1
votes

I am working with a distributed application communicating over GPRS. I use UDP packets to send business data and ICMP pings to verify connectivity. And now I have a problem with calculating a traffic for which I will be charged by the provider. I have to consider following factors:

  1. UDP payload: that is obvious.
  2. UDP overhead: UDP header + IP header = 8 + 20 bytes.
  3. ICMP echo request without data: IP header + ICMP payload = 28 bytes.
  4. ICMP echo reply: as in 3.

Above means that for every data packet I am charged for payload + 28 bytes and for every ping 56 bytes. Am I right or I am missing/misunderstanding something?

3

3 Answers

0
votes

You may also need to establish whether there's any overhead from your GPRS network provider for encapsulating your packets over their network.

Whilst GPRS is fundamentally an IP network, they may try to charge you for link layer traffic, not just your actual useful data.

0
votes

This also depends on the type of header compression scheme used in the network. There is 40 bytes of overhead of IP, UDP, and RTP in the case of IPv4 and it is 60 bytes in the case of IPv6. If IPHC or CRTP is used, they can compress up to 2 bytes. If ROHC is used by network, it shall compress the overhead of 40 bytes or 60 bytes to 1 or 3 bytes. In that case the overhead will be greatly reduced.

0
votes

Answers was done before my mostly related to difficulties with calculating real network traffic amount. But you have to be aware of such thing as different charging policies of your operator.

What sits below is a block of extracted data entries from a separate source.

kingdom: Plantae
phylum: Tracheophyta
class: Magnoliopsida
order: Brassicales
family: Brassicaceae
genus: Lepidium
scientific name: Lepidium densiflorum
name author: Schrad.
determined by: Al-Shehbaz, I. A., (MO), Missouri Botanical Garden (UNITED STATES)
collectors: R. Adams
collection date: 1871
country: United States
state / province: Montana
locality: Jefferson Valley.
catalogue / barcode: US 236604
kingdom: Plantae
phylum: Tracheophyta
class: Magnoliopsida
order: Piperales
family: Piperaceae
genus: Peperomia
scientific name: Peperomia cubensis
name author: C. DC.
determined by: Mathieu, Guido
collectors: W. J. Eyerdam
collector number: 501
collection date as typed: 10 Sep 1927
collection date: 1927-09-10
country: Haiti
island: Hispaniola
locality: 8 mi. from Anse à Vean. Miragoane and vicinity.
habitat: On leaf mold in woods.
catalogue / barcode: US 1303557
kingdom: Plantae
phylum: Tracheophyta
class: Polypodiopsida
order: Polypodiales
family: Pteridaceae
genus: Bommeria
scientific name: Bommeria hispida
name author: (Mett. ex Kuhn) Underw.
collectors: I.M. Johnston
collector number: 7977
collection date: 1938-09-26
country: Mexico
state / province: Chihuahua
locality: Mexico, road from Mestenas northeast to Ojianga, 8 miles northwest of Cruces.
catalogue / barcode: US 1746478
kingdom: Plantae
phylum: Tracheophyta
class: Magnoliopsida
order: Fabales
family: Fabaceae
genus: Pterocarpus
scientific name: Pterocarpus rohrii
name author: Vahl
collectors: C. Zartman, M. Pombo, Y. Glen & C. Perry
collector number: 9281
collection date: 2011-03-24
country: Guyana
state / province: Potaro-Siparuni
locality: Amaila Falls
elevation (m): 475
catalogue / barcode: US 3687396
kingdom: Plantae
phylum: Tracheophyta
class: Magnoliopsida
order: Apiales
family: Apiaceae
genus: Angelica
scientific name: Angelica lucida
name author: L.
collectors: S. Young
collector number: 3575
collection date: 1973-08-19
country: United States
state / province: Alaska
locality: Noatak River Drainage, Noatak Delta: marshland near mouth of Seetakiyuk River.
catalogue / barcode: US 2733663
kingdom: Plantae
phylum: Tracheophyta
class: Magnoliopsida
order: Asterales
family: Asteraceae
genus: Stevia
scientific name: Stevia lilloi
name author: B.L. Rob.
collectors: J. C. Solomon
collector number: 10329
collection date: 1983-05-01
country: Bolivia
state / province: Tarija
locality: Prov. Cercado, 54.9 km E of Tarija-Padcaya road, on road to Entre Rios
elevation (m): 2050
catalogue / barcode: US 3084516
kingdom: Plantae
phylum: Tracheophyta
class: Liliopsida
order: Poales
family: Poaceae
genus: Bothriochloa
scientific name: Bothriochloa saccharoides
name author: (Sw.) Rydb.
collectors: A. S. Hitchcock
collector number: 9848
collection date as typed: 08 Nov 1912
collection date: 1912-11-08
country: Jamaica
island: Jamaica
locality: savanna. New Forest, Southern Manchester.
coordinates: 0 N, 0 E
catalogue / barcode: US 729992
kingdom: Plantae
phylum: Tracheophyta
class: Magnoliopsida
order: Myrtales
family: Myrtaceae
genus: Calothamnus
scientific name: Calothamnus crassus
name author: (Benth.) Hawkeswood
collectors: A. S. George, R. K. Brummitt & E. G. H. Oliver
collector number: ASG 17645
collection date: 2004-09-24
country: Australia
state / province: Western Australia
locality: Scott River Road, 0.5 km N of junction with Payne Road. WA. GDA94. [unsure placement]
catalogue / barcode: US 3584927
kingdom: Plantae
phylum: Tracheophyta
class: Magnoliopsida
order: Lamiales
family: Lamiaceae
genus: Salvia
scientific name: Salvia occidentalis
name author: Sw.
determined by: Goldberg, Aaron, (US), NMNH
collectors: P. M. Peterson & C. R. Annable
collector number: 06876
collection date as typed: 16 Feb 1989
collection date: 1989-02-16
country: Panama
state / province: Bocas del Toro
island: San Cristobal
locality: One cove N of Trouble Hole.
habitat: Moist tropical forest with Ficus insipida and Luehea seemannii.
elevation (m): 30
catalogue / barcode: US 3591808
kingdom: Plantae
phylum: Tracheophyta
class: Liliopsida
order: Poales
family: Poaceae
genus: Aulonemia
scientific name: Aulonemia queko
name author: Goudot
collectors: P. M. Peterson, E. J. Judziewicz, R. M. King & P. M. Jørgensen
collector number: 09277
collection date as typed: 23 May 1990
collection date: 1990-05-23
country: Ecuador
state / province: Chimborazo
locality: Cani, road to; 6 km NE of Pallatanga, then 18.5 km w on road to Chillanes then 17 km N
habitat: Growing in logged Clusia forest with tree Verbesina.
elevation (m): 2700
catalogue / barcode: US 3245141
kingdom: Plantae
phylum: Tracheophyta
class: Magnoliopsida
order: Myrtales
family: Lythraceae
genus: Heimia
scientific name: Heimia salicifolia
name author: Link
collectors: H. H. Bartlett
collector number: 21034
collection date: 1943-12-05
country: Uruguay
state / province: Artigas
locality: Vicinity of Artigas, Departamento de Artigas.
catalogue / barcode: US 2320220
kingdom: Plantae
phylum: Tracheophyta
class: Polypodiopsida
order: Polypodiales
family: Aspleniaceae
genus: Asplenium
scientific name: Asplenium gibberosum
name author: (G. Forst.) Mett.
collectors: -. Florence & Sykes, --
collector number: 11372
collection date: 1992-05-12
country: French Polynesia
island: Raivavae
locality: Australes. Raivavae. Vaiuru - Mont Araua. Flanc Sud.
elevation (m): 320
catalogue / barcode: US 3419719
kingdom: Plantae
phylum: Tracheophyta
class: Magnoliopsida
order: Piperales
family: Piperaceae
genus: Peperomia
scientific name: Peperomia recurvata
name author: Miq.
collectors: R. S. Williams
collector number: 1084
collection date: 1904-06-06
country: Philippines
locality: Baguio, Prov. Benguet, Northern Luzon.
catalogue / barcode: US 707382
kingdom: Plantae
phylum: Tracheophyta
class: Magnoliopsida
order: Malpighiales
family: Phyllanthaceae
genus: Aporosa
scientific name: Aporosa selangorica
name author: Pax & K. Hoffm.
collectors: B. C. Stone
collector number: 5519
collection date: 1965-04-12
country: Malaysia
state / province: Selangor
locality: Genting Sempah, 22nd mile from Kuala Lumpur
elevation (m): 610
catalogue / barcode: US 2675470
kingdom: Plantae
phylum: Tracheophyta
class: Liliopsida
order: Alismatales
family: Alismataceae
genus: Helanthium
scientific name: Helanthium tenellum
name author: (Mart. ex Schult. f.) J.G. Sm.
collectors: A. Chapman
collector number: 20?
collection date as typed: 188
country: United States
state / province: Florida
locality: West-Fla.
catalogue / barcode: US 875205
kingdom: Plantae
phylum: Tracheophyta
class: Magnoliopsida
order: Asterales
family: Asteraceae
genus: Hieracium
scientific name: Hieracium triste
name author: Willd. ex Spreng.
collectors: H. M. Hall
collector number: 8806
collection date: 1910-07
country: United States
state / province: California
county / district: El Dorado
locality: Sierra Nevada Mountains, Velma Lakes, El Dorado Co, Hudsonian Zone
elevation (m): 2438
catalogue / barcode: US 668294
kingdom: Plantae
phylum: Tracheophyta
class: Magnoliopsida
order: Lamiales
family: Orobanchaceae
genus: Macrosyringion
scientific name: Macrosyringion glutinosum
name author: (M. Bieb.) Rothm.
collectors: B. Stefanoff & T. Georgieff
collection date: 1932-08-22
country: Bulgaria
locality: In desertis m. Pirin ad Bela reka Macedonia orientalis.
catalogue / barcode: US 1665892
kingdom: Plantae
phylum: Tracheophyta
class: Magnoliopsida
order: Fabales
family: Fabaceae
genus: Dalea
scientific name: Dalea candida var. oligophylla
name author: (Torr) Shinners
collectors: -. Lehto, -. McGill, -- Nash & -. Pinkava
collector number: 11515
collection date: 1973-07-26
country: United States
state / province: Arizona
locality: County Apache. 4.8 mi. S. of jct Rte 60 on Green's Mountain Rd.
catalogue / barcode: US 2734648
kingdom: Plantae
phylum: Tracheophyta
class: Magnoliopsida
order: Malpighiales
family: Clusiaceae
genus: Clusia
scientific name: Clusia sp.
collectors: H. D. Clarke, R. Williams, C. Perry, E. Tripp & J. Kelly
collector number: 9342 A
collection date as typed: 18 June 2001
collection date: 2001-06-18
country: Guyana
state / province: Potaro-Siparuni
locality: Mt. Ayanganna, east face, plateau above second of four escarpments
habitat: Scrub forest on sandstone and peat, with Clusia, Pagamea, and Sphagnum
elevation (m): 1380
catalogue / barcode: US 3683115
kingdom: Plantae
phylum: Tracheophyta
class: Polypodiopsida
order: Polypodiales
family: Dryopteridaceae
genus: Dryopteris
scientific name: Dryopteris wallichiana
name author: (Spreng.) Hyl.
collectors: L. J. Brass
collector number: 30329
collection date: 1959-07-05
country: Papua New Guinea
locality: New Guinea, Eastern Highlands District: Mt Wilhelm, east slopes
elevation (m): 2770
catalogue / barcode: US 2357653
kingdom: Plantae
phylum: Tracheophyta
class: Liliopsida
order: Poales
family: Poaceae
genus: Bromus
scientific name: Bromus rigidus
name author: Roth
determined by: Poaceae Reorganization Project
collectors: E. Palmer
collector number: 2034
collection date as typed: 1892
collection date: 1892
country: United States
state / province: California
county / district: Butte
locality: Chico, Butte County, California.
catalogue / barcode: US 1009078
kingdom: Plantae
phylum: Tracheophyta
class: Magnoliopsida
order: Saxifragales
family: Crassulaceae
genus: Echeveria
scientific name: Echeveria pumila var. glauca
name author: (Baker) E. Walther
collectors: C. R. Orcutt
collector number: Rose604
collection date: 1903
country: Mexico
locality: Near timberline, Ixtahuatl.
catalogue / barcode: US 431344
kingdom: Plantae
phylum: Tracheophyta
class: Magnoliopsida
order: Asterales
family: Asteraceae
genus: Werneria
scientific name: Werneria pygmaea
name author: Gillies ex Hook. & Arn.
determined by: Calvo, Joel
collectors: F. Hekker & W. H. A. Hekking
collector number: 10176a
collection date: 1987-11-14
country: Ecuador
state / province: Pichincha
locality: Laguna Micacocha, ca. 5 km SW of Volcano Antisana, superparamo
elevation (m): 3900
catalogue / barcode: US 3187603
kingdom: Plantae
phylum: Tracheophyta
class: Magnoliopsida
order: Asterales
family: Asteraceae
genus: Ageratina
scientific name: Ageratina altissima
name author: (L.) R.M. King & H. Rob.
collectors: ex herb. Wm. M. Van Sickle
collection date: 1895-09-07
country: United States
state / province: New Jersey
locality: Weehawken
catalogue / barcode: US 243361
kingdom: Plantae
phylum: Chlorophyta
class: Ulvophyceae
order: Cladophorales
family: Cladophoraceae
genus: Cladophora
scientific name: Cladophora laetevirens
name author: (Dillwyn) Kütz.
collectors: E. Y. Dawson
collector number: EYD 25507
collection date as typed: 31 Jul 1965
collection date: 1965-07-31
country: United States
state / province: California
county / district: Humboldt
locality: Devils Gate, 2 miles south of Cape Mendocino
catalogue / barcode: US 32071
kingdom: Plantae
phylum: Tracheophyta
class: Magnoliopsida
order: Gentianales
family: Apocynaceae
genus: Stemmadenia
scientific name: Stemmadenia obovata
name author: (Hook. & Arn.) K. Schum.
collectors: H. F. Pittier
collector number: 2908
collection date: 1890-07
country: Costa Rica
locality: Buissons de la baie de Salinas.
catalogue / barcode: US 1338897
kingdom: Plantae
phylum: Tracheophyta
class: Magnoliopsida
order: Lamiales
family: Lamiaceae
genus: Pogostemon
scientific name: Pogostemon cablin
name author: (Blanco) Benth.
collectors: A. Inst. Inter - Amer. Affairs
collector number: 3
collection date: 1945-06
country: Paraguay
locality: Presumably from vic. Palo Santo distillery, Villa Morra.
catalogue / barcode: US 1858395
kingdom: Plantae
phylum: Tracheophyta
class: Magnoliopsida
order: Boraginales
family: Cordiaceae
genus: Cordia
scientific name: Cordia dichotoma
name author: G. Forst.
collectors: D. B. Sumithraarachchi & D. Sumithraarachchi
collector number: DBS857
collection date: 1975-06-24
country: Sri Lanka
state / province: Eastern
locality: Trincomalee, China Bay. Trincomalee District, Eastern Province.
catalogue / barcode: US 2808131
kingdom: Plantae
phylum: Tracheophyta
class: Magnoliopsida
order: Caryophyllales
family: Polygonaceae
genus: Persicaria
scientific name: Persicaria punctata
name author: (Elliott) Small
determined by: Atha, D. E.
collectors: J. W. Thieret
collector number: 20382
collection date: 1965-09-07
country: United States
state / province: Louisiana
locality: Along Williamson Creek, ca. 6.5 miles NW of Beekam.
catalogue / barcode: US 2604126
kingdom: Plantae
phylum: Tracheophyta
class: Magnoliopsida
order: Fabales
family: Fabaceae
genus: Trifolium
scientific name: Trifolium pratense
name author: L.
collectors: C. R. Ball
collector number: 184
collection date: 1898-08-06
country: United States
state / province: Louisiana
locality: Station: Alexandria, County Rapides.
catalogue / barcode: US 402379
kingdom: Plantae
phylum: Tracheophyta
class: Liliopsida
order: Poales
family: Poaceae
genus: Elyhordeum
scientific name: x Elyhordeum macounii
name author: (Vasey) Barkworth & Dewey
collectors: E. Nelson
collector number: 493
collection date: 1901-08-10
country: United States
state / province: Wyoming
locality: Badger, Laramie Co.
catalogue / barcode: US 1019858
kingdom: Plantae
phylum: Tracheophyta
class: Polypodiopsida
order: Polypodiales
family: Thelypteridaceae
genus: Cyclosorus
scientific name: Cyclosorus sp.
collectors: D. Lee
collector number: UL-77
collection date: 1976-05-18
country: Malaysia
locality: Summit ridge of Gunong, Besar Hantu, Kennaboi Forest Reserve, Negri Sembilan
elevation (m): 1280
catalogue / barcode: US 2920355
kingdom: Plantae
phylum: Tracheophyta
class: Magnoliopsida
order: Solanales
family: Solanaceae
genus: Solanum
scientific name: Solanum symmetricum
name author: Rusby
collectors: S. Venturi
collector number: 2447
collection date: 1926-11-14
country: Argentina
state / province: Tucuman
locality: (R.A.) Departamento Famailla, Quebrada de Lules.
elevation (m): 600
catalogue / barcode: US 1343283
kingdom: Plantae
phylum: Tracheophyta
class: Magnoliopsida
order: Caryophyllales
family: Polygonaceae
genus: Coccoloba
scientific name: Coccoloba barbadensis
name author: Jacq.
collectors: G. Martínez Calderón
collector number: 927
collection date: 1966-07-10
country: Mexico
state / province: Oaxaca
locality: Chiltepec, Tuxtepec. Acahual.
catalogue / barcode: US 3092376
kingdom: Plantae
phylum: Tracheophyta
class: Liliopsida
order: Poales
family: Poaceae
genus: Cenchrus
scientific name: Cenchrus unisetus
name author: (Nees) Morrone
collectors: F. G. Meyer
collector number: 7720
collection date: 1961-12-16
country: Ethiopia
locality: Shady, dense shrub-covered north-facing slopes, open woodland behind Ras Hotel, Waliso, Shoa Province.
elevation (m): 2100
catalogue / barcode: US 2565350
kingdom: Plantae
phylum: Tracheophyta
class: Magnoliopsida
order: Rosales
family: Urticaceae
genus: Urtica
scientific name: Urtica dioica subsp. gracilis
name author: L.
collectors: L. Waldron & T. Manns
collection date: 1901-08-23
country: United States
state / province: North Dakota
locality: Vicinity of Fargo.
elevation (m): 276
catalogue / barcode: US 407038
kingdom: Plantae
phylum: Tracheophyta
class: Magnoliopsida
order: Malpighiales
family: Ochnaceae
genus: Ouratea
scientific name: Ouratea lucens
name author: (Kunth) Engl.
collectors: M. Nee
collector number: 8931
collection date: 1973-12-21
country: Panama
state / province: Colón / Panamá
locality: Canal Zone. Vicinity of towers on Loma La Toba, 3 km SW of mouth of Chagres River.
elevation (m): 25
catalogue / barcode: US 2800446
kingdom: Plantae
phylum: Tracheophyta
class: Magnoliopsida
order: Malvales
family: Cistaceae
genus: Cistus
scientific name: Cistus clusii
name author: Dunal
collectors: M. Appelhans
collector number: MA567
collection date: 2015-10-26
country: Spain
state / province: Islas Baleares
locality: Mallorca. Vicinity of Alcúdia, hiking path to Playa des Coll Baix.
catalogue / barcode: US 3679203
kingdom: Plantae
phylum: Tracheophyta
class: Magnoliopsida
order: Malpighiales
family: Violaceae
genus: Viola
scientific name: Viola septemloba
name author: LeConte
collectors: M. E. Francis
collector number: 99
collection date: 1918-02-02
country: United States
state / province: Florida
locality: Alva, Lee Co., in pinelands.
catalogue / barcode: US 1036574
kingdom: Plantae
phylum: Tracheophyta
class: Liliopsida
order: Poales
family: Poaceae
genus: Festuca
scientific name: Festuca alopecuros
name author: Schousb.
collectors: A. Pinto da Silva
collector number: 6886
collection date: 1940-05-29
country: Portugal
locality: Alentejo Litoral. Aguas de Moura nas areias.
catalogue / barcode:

GPRS bytes charging may vary greatly according to day time, Geo region, destination address, discounts, rate plan, additional services, rounding and so on only your mobile operator knows all such billing rules. If you want precise result, you have to know all this.

Taking into account such huge amount of information is very hard, and will require building your own "small billing system".